Mittwoch, 5. Oktober 2022

1967-07-02 Newport [Donnerstag, der 2. Januar 2014]

Zum Frühstück gab es heute, wie gestern vorgenommen, Miles Davis’ Auftritt am 2. Juli 1967 in Newport. Der oberflächliche Hans Köberlin kannte diese Aufnahmen und hatte sie bereits unzählige Male gehört, aber noch nie chronologisch systematisch, dies selbst nicht begleitend zu der Lektüren der diversen Bücher über Miles Davis und seiner Quasi-Autobiographie.
»Es hat mir damals schlicht und einfach die Zeit gefehlt, ich habe nach meinem ersten Roman an meinem ersten nie erschienenen Fragment gearbeitet und mußte nebenher den Schornstein am Rauchen halten …«
Alle Musik war ihm damals gleich nahe unter der Sonne gewesen, es war ähnlich wie mit der auf Wiederholung angelegten Lektüre, und die Alben vor 1969 mußte er sich selber erst erarbeiten – gegenüber den Alben nach 1975, vor allem denen mit Marcus Miller, hatte er, bis auf ein paar Ausnahmen, Vorurteile.
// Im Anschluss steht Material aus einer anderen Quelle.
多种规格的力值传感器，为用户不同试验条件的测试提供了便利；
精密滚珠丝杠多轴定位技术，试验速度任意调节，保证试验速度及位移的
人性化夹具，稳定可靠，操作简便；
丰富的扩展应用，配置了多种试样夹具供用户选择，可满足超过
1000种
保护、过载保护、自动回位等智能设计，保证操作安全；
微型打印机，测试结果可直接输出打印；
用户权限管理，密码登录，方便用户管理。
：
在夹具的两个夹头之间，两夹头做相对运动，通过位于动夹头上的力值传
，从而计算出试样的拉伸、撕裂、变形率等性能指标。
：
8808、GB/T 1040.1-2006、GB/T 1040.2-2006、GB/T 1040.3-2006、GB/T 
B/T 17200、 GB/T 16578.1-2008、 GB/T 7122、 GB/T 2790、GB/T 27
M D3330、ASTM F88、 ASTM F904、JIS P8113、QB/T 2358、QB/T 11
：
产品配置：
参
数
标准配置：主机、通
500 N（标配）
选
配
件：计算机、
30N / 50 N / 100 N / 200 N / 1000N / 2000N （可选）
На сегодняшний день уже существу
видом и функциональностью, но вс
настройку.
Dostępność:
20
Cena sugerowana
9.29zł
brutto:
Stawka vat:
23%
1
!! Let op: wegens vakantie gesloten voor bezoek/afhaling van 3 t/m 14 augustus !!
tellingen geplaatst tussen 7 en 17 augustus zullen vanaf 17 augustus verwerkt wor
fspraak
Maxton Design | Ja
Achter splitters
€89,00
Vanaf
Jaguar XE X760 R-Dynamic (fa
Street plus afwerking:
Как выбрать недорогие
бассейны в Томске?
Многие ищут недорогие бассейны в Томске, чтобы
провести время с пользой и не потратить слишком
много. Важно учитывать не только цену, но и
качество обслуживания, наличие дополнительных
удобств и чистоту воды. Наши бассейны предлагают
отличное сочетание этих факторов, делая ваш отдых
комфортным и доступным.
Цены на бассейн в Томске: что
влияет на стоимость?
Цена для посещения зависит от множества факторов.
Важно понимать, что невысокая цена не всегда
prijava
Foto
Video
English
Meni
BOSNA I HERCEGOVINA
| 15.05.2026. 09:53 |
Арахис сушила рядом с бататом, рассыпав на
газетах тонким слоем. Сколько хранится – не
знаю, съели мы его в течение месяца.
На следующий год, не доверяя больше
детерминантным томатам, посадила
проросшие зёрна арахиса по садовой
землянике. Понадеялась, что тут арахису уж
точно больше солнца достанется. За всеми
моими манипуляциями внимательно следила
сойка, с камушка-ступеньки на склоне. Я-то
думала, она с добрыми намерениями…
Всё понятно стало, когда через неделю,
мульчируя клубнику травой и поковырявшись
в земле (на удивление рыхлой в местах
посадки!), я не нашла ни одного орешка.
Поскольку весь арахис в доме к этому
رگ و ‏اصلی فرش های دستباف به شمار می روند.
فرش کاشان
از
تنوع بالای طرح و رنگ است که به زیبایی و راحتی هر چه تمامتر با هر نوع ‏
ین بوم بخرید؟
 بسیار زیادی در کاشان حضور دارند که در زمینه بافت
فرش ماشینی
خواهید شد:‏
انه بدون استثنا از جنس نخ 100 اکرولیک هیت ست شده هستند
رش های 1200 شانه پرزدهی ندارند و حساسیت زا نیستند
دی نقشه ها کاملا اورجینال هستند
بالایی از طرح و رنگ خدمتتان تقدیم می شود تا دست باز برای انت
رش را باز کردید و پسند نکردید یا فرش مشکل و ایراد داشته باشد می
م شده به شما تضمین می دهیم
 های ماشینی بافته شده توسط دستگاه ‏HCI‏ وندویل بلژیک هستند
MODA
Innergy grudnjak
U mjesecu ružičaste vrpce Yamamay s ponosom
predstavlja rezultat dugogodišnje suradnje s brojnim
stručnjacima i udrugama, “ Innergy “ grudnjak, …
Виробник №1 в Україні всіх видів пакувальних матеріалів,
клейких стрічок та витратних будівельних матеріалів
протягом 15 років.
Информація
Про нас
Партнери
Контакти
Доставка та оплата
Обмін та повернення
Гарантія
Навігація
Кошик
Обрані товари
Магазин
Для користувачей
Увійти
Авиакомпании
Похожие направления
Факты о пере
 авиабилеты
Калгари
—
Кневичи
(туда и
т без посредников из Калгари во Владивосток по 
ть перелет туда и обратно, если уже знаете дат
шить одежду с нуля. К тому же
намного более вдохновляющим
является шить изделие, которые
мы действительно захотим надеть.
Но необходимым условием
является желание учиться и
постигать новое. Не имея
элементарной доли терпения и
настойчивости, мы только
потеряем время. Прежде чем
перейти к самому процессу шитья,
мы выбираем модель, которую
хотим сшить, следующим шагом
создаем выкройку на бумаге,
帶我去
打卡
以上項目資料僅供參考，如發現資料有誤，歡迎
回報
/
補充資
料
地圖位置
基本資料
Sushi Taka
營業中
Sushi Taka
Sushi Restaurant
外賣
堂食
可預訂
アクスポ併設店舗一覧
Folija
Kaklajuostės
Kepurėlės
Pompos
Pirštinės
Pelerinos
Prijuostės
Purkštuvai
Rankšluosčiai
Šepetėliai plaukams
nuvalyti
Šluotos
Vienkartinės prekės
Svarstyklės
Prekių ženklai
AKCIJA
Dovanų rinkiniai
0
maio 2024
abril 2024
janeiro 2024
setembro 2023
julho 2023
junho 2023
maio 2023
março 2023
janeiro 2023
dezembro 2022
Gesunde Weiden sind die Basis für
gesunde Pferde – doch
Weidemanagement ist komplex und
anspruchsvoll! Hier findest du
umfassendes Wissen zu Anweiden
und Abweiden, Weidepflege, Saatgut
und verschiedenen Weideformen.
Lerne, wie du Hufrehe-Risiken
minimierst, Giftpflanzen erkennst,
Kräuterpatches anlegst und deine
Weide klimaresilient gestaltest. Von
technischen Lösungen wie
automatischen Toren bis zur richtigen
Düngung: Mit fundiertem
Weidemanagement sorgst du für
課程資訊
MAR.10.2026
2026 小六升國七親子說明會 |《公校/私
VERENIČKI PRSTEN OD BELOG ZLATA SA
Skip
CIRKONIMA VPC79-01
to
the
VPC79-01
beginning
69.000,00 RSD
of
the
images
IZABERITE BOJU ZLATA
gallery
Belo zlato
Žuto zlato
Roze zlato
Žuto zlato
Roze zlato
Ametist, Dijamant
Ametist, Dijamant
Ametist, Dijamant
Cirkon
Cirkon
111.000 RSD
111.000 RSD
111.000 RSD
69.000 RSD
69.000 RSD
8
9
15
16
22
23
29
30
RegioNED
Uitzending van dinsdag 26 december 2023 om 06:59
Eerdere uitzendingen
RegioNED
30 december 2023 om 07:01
Es war sicher auch eine Frage seines Alters, daß er sich Miles Davis mit Jimi Hendrix sehr gut vorstellen konnte, aber einer Kollaboration mit Prince eher befremdet gegenübergestanden hätte. 1967 in Newport ging es, diesmal nach der Ansage, wieder mit Gingerbread Boy los, aber wesentlich rauer, es ging gleitend über in Footprints, dann kam ’Round Midnight, und bei dem Stück war das Fortschreiten am deutlichsten zu hören, denn das Stück kam ja aus einer anderen Ära. Zum Abschluß folgte eine aktuelle Version von So What, wobei Hans Köberlin die letzte Tour Davis’ mit Coltrane einfiel. Beide hatten sich seit Kind of Blue weiterentwickelt, aber in konträre Richtungen, Hans Köberlin goutierte beides, Miles Davis war ihm jedoch näher …
Wir wissen natürlich, daß wir – wie bei Kafka und wie bei Joyce und wie bei sonst so vielem – mit der bloßen Wiedergabe von Hans Köberlins exilantischen und dilettantischen Einsichten die wirklichen Experten auf diesen Gebieten vergraulen werden, weil das Rad nochmals erfunden wurde oder aber vor seiner Erfindung das Potential einer runden Scheibe mit einer Nabe übersehen wurde, aber wir können es nur so dokumentieren, wie es sich für uns beim Beobachten dargestellt hat. Und für diesbezügliche Einsichten, die wir als interesselose Beobachter später zufällig irgendwo erhalten sollten, verweisen wir, wie gehabt, auf unsere Nachlesen.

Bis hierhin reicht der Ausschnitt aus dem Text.